Qwen2-VL 2B requires a system with at least 1.4 GB to 2.0 GB of VRAM, 8 GB of RAM, and a modern CPU. A compatible GPU and CUDA environment are highly recommended for optimal performance.

Qwen2-VL 2B performance benchmark?

Qwen2-VL 2B can process around 50-100 tokens per second on a mid-range GPU, but actual performance can vary based on hardware and quantization level.

Qwen2-VL 2B for RAG?

Qwen2-VL 2B can be used in Retrieval-Augmented Generation (RAG) systems, but it may require additional integration and fine-tuning to optimize performance.

Qwen2-VL 2B for agents?

Qwen2-VL 2B can be integrated into agent-based systems to enhance their ability to understand and interact with visual and textual information.

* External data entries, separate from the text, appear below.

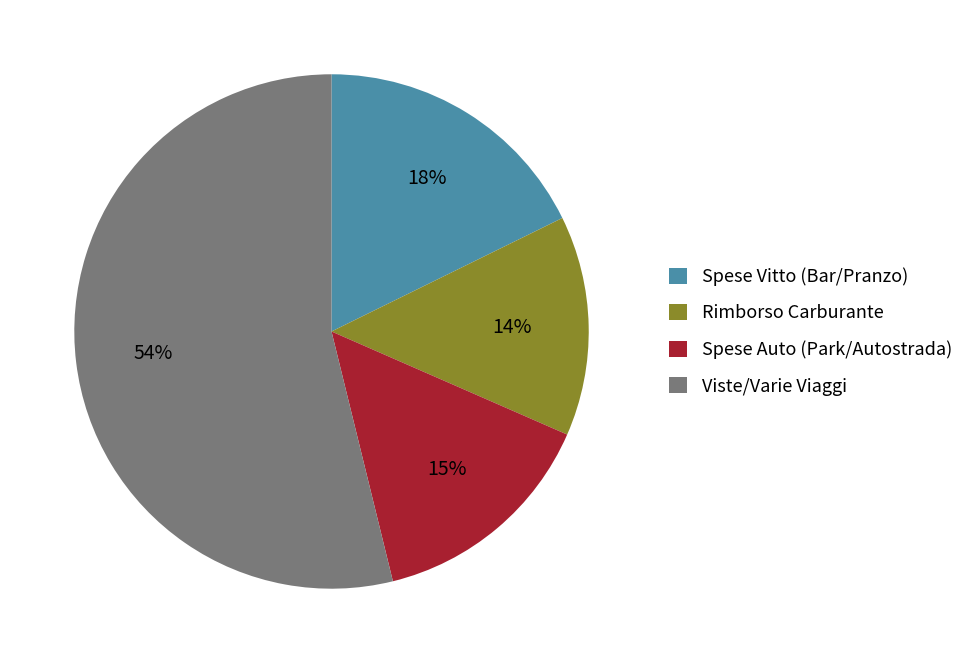

Is it true that Viste/Varie Viaggi is 54% of the pie?

True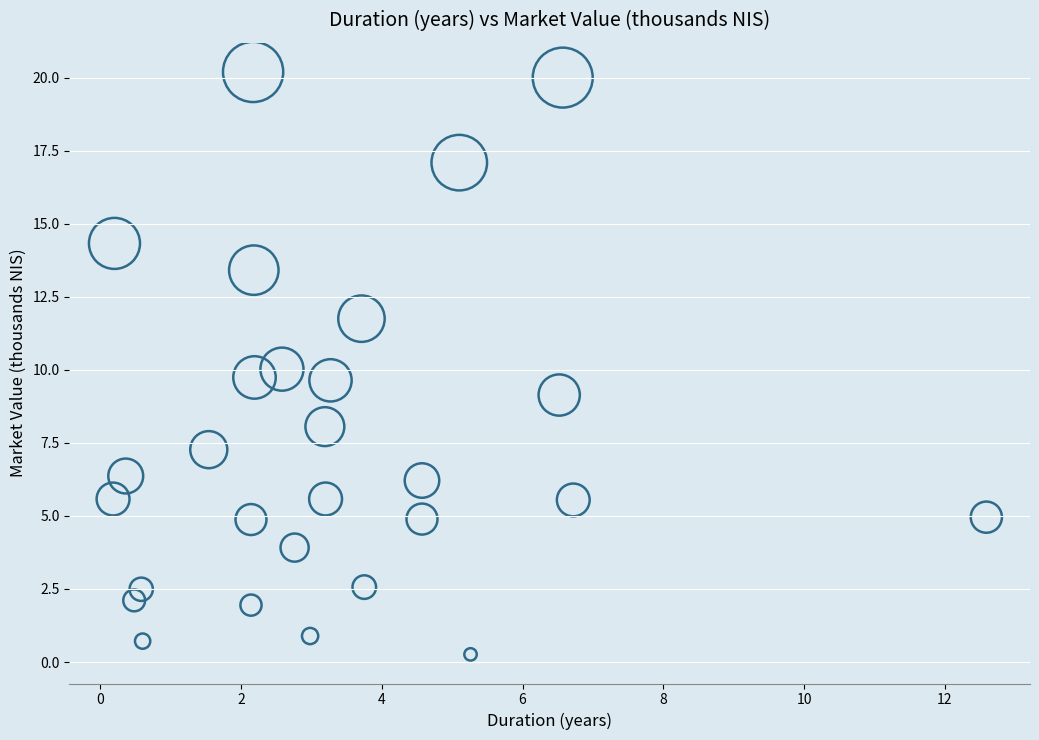

What is the range of Y values (max minus min)?

19.9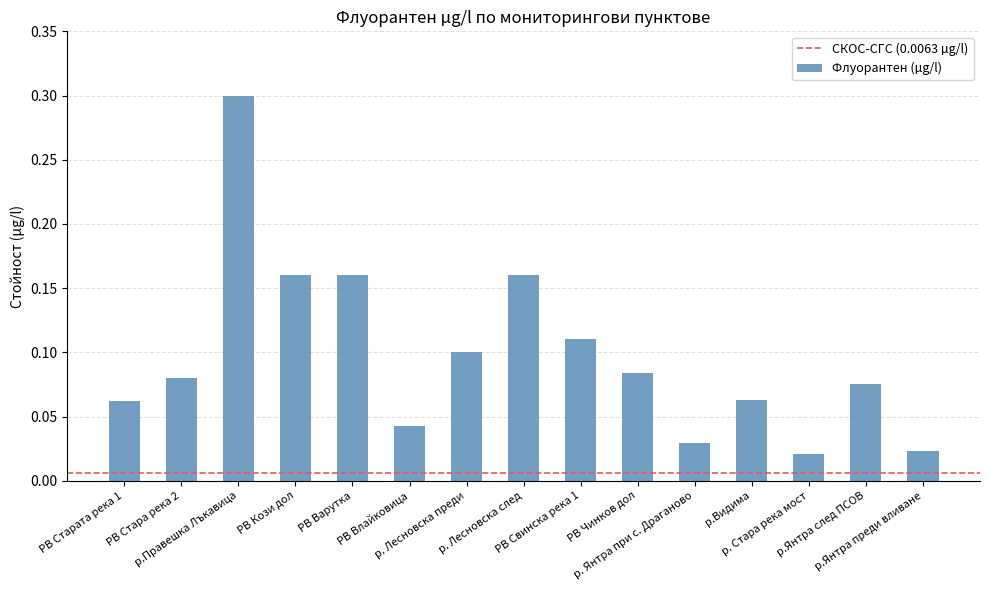

What is the difference between the maximum and minimum values?

0.3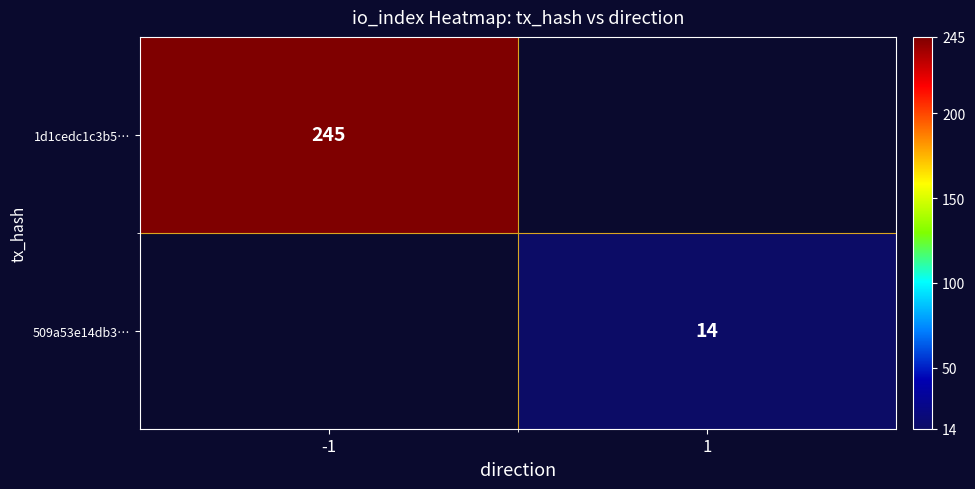

The value of 509a53e14db3… at 1 is 14. True or false?

True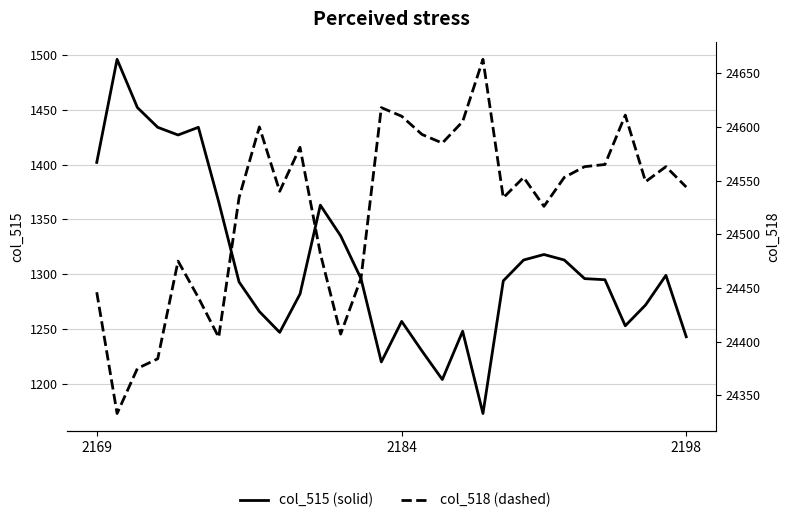

True or false: col_515 and col_518 intersect in this chart.

False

Qwen2-VL 2B for coding vs general?

Qwen2-VL 2B is better suited for general multimodal tasks like image understanding and question-answering, rather than specialized coding tasks.

Qwen2-VL 2B vs ChatGPT?

Qwen2-VL 2B is a compact multimodal model with 2.2 billion parameters, while ChatGPT is a larger, text-only model with over 175 billion parameters, making it more powerful for text generation tasks.

Qwen2-VL 2B download size?

The download size of Qwen2-VL 2B varies depending on the quantization level, but it typically ranges from 1 GB to 2 GB.

Best quant for Qwen2-VL 2B?

The best quantization level for Qwen2-VL 2B depends on your specific needs. 4-bit quantization offers the best balance between performance and VRAM efficiency, while 8-bit provides higher accuracy.